:: Quoted text ::
Romney completely deserves the uncertainty hanging over the Michigan primary.

The Republicans are so screwed and they so know it.

Good as Gold



Meryl Streep wore a gold dress. I guess she knew something I didn't and several thousand others who picked Viola Davis, didn't. Viola rushed to congratulate Meryl, who gave Viola a little pat on the cheek, thus allowing Ms.Davis to stay in character as Abileen from The Help.

They should have given more time to Uggi the dog from The Artist.

Everybody on Twitter was wishing Chris Rock had been chosen as host. Billy Crystal and Sandra Bullock both looked like they had cosmetic touchups for the occasion.

Angelina Jolie proved you can look over-stunning.

Rooney Mara was the evening's sensation.

The show gets E for effort. Billy Crystal gets A for ancient. And the ceremony gets D for dull.

Who won the All-Star game? Just asking.

Perhaps they'll call off the rest of the Republican primary campaign for lack of interest.

Oh, and finally... Rick Santorum makes me throw up.

Saturday, February 25, 2012

Gassed



With his last demagogic gasp, Newt says he could get gas prices down to $2.50 a gallon. I think he wants to do this by drilling in all 50 states. His pals Saint Rick and WMR take pretty much the same approach, with Mitt feeling the added urgency of filling those Caddy tanks.

The President says there's no Silver Bullet to lower petro prices, but that doesn't mean he's not the Lone Ranger. He alone can tap the strategic reserve; he alone can squeeze Ahmadinejad. Maybe it's not silver, but it sure is a bullet.

Saint Rick, fresh off dissing public schools, now says O. is an elitist for wanting kids to go to college. I don't think even the nuns will go there.

At the governor's conference, not a Republican governor could be found who likes these guys.

Friday, February 24, 2012

Oh, Mitt! No, Mitt!



Every time you think WMR may have finally turned the corner, he trips over his own feet. Today he spoke to 1200 supporters invited by the Detroit Economic Club, giving what was billed as a major economic address. Well, first of all, it was far from major, the highlight was a repetition of his 20% tax cut plan, criticized from one side because he can't pay for it, and attacked by Saint Rick for being "too left."

But gaffe of the day came when Mittens was trying to show the Motor City execs how devoted he was to American wheels. Mitt said he drives a Mustang and a Chevy pickup. Wife Ann, meanwhile, alternates between "a couple of Cadillacs." Did he know he was going to say that?

To top (bottom?) all of this, there was the venue. Ford Field, the Detroit Lions home stadium, holds 60,000 for a game, almost 80,000 with field level seating. Mitt was pretty lonely looking on the 30 yard line. Even the folding chairs weren't filled.

It won't matter much if Romney wins Michigan, which I guess he will. But, once again, Willard is looking like God's gift to Barack Obama. Yes, Rick, that's your God. Thank Him you're not getting the nomination.

Scalded



So much for linsanity. The dream run of Harvard grad, up-from-nowhere, overnight sensation, spawner of a thousand puns, Jeremy Lin was surrounded, slashed and pummeled by the Miami Heat tonight. Lin Tweeted:

"Tough game but time to learn from my mistakes. Thankful for awesome vets on our team! On to the next one..."

The kid's still a winner.

:: Objectives ::
1. Give every post title that appears in the blog posts.
2. According to the blog posts, which two vehicles did Mitt say he drives?
The lines of data play no part in this.

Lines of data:
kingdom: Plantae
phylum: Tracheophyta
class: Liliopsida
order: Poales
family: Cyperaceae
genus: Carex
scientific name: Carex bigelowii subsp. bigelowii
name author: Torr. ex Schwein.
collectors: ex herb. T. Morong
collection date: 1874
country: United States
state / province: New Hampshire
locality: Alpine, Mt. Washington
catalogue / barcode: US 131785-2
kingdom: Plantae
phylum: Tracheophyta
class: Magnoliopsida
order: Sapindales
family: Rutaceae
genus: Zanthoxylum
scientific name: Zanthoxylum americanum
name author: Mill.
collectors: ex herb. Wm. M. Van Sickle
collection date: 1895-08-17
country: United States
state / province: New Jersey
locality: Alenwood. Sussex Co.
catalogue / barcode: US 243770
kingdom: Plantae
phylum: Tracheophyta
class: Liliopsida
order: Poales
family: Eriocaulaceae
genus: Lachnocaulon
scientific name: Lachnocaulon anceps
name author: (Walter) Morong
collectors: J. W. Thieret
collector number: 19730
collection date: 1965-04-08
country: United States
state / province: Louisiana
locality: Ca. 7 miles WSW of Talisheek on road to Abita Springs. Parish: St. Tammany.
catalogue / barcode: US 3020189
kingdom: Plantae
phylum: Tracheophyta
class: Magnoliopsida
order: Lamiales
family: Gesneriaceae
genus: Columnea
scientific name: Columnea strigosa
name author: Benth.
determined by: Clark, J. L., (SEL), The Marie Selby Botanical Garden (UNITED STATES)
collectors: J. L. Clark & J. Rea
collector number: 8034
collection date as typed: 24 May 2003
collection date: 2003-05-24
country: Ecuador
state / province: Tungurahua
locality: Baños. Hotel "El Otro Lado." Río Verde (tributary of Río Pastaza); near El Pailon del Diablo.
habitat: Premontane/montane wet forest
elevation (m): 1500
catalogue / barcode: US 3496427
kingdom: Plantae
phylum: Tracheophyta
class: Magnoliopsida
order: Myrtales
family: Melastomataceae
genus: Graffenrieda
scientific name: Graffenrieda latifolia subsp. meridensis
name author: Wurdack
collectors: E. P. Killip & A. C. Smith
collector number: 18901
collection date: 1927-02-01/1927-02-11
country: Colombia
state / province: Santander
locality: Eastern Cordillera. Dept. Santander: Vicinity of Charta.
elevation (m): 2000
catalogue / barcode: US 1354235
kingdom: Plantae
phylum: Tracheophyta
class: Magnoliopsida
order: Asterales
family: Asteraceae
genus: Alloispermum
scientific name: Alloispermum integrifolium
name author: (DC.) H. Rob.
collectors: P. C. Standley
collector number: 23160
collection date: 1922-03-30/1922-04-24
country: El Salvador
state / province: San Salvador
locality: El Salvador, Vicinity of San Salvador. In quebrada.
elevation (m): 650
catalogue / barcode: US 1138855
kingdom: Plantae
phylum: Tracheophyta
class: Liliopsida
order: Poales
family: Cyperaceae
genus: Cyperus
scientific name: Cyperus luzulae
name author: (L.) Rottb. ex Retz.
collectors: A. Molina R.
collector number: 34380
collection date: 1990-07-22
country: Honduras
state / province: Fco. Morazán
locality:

:: Answers to each task ::
1.
Good as Gold
Gassed
Oh, Mitt! No, Mitt!
Scalded

2. A Mustang and a Chevy pickup.